D-Wave isn’t buying the obituary. The company argues the classical work doesn’t reproduce the full scope of its result, missing the hardest geometries, the largest three-dimensional lattices and the complete set of measurements.
“D-Wave’s demonstration of beyond-classical computation continues to hold up under careful scientific scrutiny,” Baratz said, adding that overturning such a claim “requires reproducing the full scope of our demonstration, including the hardest cases and the full set of measurements. That has not happened.”
Chief development officer Dr Trevor Lanting was more granular, noting that the rival algorithm “fails for strongly coupled three-dimensional spin glasses on cubic and diamond lattices.” For a sector weighing where to place its bets, the takeaway isn’t who’s right to the last decimal. It’s that the boundary between classical and quantum advantage is still being redrawn in real time.

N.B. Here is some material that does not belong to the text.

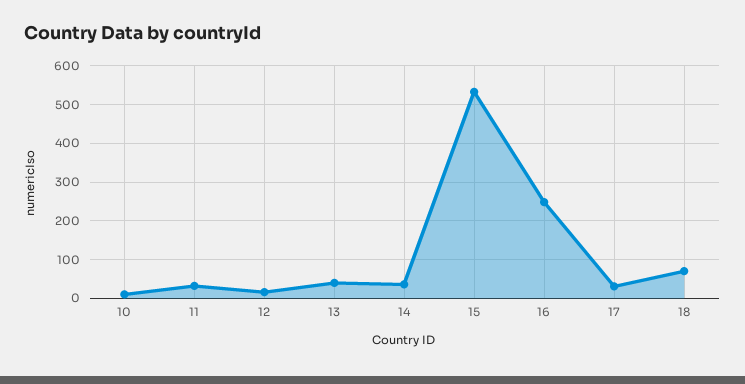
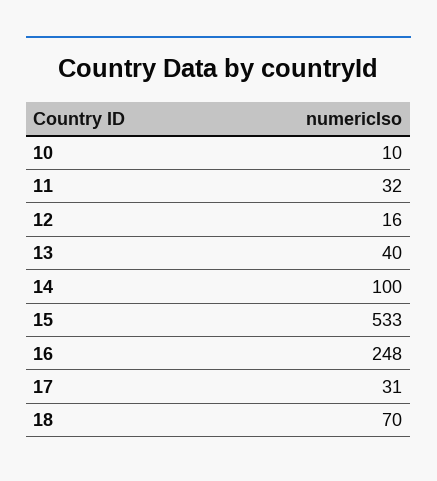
14: 40 -> 100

Hardware, Defence Dollars And The Microelectronics Question
Quantum ambitions ultimately rest on the unglamorous business of fabricating reliable chips, and that’s where a separate piece of news fits in. D-Wave’s subsidiary, Quantum Circuits, has secured second-year funding for its SQFab project through NORDTECH, a New York-centred consortium under the US Microelectronics Commons. Four programmes in that cohort are sharing more than $25 million after hitting their first-year benchmarks, with D-Wave’s slice focused on better materials and scalable fabrication for superconducting qubits. The Commons, run via the US Department of War and managed by a national security accelerator, exists to shore up domestic chip-making and the supply chains beneath it.
The link is straightforward enough, because quantum progress is becoming entangled with semiconductor sovereignty, an area governments are pouring money into for reasons that have little to do with optimisation and everything to do with strategic resilience. Dr Rob Schoelkopf, D-Wave’s chief scientist, tied the lab work to that bigger picture, describing efforts to establish “the hub’s core infrastructure for superconducting qubit fabrication and system scalability.” The funding sits alongside a reported $100 million grant to D-Wave under the US CHIPS and Science Act, a reminder that public capital is increasingly steering where this technology actually gets built.
The Literacy Gap And What Comes Next
None of this lands without friction. The same UK leaders cheering quantum’s potential named real obstacles, with cost (46%), thin in-house expertise (33%) and plain lack of awareness (30%) topping the list. Those barriers won’t fall to better hardware alone. As pilots multiply, the knowledge has to spread beyond the physics PhDs and into the ranks of planners, procurement chiefs and operations managers who actually decide where a new tool gets pointed. Quantum literacy, then, becomes an organisational problem as much as a technical one.
For construction, transport and infrastructure firms, the sensible posture probably sits somewhere between the hype and the dismissal. The commercial proof points are still thin, the supremacy debate is unresolved, and the most powerful machines remain years out. Yet the optimisation problems quantum is best suited to are the very ones that quietly bleed time and money across the sector every day, and the survey suggests early movers are already building the in-house judgement to tell genuine value from a slick pitch. Whichever way the science eventually settles, the firms paying attention now will be the ones best placed to move when the economics finally stack up.